With the development of molecular biology in the past decade, especially on the basis of the cloning of antibiotic biosynthetic gene clusters and the elucidation of antibiotic biosynthetic pathways, metabolic engineering technology has been proposed and gradually developed to meet the needs of innovative microbial drug research. Currently, in a reasonable, directed and efficient pathway for improving antibiotic strain, principles and techniques of molecular genetics are used to specifically and appropriately modify the synthetic route of natural products in the “Cell Factory” to obtain recombinant strains, thus increasing production or optimize the components of fermentation. The key to the successful use of metabolic engineering is to recognize and understand the biosynthesis and regulatory mechanisms of complex antibiotics at gene and protein function level, which is the molecular and biochemical basis for the genetic manipulation of metabolic pathways in microorganisms. However, due to the lack of understanding of the biosynthesis mechanism of lincomycin, the application of this technology to improve industrial production strains of lincomycin is greatly limited.

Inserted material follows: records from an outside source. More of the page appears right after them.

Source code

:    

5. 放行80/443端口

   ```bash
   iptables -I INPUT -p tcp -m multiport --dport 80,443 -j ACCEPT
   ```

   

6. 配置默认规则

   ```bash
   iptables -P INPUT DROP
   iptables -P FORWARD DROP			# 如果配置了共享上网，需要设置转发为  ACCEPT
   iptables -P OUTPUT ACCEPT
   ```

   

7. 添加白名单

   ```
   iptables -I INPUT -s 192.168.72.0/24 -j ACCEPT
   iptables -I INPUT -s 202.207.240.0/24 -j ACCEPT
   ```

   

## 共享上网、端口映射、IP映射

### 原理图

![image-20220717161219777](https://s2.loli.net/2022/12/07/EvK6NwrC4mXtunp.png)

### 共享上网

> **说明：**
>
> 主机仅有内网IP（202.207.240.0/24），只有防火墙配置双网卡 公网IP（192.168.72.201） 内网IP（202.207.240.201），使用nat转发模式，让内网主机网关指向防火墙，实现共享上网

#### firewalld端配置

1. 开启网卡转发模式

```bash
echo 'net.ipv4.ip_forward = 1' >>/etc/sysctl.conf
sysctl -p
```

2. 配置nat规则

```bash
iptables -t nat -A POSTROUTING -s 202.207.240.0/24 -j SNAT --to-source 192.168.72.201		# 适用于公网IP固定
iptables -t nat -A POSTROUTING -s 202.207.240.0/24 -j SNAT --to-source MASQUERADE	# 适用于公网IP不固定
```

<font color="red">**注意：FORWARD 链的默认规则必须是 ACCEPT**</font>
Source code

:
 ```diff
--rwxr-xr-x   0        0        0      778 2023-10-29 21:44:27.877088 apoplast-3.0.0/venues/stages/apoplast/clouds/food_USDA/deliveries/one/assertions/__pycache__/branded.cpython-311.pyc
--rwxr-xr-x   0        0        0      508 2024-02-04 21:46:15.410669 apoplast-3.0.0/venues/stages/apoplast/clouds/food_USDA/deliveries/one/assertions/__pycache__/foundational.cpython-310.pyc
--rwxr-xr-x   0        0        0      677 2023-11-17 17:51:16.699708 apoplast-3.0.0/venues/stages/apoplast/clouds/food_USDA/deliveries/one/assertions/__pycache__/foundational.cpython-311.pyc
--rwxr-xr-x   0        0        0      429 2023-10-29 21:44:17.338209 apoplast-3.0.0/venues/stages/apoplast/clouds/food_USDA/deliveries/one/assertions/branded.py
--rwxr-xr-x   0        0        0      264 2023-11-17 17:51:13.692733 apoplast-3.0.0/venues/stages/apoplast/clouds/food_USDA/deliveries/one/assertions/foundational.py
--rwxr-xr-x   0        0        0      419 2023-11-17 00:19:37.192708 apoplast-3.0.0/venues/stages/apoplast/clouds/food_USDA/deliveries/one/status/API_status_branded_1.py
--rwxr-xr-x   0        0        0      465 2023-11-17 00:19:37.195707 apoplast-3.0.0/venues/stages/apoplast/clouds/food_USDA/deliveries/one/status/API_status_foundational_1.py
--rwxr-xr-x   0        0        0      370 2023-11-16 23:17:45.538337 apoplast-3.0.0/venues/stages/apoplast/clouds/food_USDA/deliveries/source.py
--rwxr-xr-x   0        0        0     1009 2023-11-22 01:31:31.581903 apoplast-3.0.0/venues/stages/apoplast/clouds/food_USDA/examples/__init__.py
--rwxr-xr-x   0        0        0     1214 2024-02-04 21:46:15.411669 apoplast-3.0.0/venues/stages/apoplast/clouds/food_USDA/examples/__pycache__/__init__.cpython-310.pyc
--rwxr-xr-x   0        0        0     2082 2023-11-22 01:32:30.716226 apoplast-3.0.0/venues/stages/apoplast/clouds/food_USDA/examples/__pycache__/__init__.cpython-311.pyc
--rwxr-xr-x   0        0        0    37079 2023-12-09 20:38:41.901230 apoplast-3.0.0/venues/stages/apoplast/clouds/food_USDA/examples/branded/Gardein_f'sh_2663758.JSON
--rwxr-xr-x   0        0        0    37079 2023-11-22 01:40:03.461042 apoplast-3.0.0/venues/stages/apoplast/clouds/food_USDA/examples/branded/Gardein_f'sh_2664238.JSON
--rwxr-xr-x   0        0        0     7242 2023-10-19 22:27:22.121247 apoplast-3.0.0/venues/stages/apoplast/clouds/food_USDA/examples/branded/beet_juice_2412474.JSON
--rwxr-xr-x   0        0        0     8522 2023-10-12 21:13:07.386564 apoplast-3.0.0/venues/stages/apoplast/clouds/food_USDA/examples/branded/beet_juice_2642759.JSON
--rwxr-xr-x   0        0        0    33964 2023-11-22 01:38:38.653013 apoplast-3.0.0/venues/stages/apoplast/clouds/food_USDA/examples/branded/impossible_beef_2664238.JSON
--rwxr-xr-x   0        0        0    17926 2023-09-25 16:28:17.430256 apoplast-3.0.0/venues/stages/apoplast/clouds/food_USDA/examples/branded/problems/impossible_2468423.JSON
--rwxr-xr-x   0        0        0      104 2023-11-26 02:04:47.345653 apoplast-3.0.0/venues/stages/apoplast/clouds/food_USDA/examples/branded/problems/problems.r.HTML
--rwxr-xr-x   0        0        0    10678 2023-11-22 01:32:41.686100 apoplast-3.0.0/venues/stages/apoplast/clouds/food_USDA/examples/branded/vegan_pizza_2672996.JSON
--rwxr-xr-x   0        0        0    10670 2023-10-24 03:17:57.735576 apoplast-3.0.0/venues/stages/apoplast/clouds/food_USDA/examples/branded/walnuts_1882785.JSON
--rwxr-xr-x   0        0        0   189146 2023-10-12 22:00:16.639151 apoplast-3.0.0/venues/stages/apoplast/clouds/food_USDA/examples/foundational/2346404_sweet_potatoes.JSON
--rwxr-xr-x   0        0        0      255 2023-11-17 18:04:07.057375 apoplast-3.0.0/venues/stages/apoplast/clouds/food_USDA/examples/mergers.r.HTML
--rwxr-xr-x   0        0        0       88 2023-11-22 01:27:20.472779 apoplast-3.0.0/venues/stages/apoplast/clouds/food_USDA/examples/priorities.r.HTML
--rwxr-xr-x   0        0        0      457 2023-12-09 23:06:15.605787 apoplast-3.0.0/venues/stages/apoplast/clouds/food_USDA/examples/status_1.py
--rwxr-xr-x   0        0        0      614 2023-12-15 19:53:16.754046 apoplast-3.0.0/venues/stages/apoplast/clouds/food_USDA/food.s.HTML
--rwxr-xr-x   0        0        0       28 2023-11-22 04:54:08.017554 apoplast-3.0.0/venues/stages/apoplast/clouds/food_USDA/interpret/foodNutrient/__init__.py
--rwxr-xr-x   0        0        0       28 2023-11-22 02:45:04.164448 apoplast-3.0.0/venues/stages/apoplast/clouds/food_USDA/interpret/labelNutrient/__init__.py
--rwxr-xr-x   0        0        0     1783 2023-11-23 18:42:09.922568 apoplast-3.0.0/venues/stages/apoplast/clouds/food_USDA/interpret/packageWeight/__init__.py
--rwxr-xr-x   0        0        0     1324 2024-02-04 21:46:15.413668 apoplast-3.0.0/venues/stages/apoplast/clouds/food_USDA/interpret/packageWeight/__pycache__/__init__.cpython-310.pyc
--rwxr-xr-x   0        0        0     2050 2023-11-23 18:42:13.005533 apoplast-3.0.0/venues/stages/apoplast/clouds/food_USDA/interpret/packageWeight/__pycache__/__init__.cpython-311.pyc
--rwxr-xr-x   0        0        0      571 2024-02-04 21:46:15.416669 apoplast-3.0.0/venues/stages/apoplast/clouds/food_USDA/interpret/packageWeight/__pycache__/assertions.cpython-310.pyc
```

Lincomycin and its chemically semi-synthesized downstream product, clindamycin, are widely used clinically for many years. Currently, lincomycin is mainly produced by fermentation of Streptomyces lincolnensis. Although Lincomycin has been used clinically for several decades, there are few studies on its biosynthetic pathway.
Chemical syntheses of structural analogues or derivatives of lincomycin have been continuously studied in the art. However, lincosamide antibiotics that have been clinically used so far only include lincomycin and clindamycin which is chemically semi-synthesized based on lincomycin. Production of intermediates or structural analogues of lincomycin biosynthesis by genetically engineered lincomycin-producing bacteria will be conducive to elucidate the biosynthesis pathways of lincomycin, thereby producing new lincosamide antibiotics using combinatorial bio-synthesis method based on the results of biosynthetic mechanism studies.